Working from the records below, repeat exactly the lines starting at the line that contains "middle pip: (84, 138)" and ending at the line that contains "thumb ip: (126, 138)", inclusive.

Data supplied START

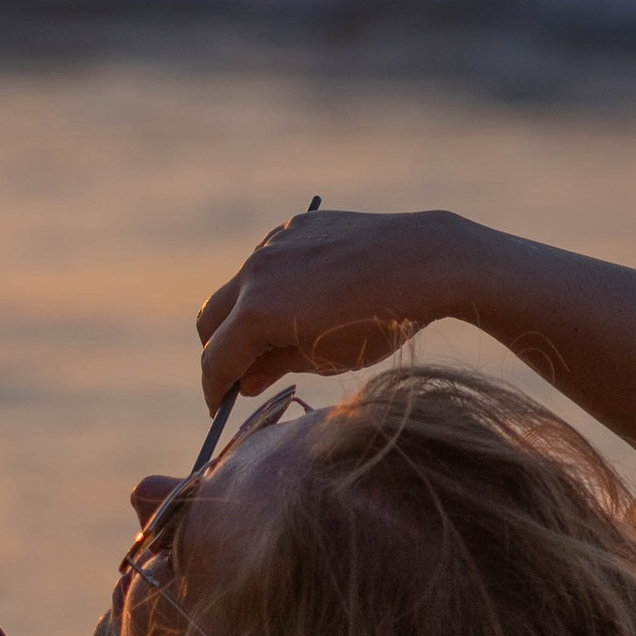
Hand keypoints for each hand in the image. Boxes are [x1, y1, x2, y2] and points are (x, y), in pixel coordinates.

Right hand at [196, 208, 473, 403]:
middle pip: (210, 321)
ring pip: (236, 288)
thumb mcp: (326, 359)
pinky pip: (266, 261)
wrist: (426, 260)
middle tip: (242, 375)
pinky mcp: (293, 227)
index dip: (214, 390)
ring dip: (243, 316)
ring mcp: (272, 244)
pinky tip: (305, 298)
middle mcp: (254, 272)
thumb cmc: (380, 321)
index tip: (220, 408)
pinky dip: (270, 285)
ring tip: (280, 337)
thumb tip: (244, 380)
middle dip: (219, 352)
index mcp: (257, 312)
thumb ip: (274, 368)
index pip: (215, 361)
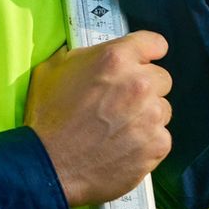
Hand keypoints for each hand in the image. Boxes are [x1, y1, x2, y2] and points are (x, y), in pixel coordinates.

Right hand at [24, 32, 172, 207]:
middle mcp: (138, 84)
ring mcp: (151, 116)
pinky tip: (122, 146)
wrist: (48, 165)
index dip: (147, 53)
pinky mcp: (157, 145)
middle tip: (120, 102)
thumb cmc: (46, 119)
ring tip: (118, 128)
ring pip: (162, 109)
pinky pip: (161, 137)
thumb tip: (92, 54)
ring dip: (146, 116)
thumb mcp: (52, 70)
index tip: (144, 61)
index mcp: (114, 59)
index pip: (155, 43)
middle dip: (144, 88)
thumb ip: (83, 56)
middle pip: (161, 79)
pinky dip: (146, 142)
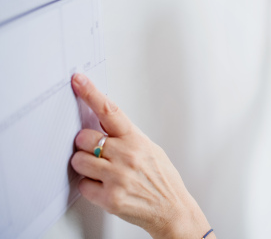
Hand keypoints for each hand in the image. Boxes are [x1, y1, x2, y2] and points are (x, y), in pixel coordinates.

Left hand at [70, 73, 212, 238]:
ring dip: (84, 166)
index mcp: (136, 140)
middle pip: (84, 138)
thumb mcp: (150, 150)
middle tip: (96, 152)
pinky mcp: (110, 198)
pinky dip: (89, 187)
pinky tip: (104, 187)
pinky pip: (83, 185)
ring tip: (100, 171)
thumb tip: (102, 126)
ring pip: (78, 161)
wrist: (172, 209)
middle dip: (84, 144)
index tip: (78, 81)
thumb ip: (126, 138)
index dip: (91, 93)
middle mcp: (127, 156)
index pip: (110, 110)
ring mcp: (118, 177)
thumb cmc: (162, 180)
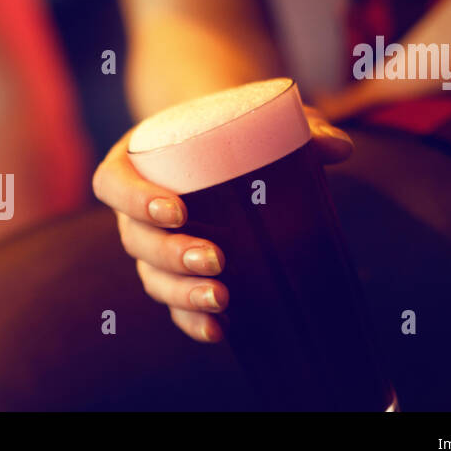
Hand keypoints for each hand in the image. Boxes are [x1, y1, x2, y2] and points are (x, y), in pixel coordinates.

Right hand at [92, 105, 353, 341]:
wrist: (222, 152)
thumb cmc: (231, 132)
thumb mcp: (258, 119)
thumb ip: (298, 127)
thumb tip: (338, 149)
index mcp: (133, 164)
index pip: (113, 184)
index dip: (134, 200)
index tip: (177, 210)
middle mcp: (133, 211)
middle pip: (135, 240)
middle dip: (172, 255)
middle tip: (216, 258)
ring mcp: (150, 247)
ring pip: (151, 277)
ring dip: (182, 292)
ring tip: (223, 298)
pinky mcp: (173, 276)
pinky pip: (172, 305)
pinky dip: (192, 319)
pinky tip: (220, 330)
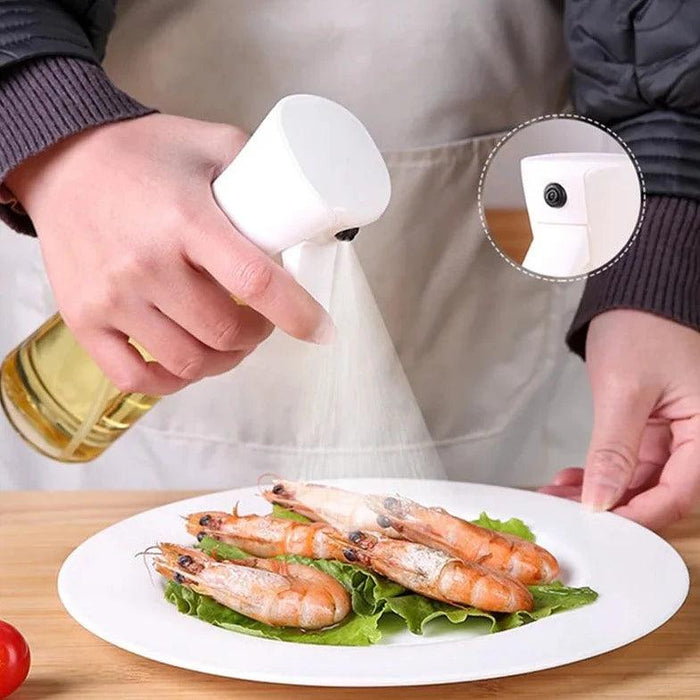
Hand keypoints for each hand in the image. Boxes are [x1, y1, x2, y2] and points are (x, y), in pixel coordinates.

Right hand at [5, 114, 333, 394]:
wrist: (58, 161)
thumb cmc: (140, 154)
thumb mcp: (208, 143)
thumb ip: (258, 172)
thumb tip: (301, 211)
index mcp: (185, 218)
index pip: (255, 282)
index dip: (299, 314)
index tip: (323, 331)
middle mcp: (145, 264)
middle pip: (225, 332)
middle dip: (259, 336)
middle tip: (263, 322)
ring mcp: (111, 298)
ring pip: (188, 361)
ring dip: (225, 361)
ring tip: (231, 342)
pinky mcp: (82, 320)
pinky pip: (134, 378)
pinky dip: (172, 382)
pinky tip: (189, 363)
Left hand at [540, 309, 699, 530]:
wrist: (636, 292)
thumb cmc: (642, 328)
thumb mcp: (625, 391)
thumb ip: (614, 451)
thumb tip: (601, 501)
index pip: (678, 493)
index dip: (637, 516)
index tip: (598, 525)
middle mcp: (699, 438)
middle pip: (660, 492)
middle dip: (612, 505)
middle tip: (567, 510)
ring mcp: (677, 434)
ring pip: (640, 480)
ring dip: (600, 490)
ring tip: (559, 494)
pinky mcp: (655, 427)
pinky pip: (630, 461)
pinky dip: (601, 471)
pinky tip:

Data supplied END

▸ **Result for this task**:
middle pip: (84, 138)
thumb mcp: (150, 150)
middle tip: (96, 152)
pinky mcp: (110, 198)
pinky dip: (89, 187)
pinky tip: (104, 187)
pinky pip: (83, 185)
ring tip: (100, 171)
thumb tip: (102, 126)
ring pip: (78, 161)
wrist: (172, 209)
middle dip: (84, 144)
index tip: (78, 81)
thumb ip: (126, 138)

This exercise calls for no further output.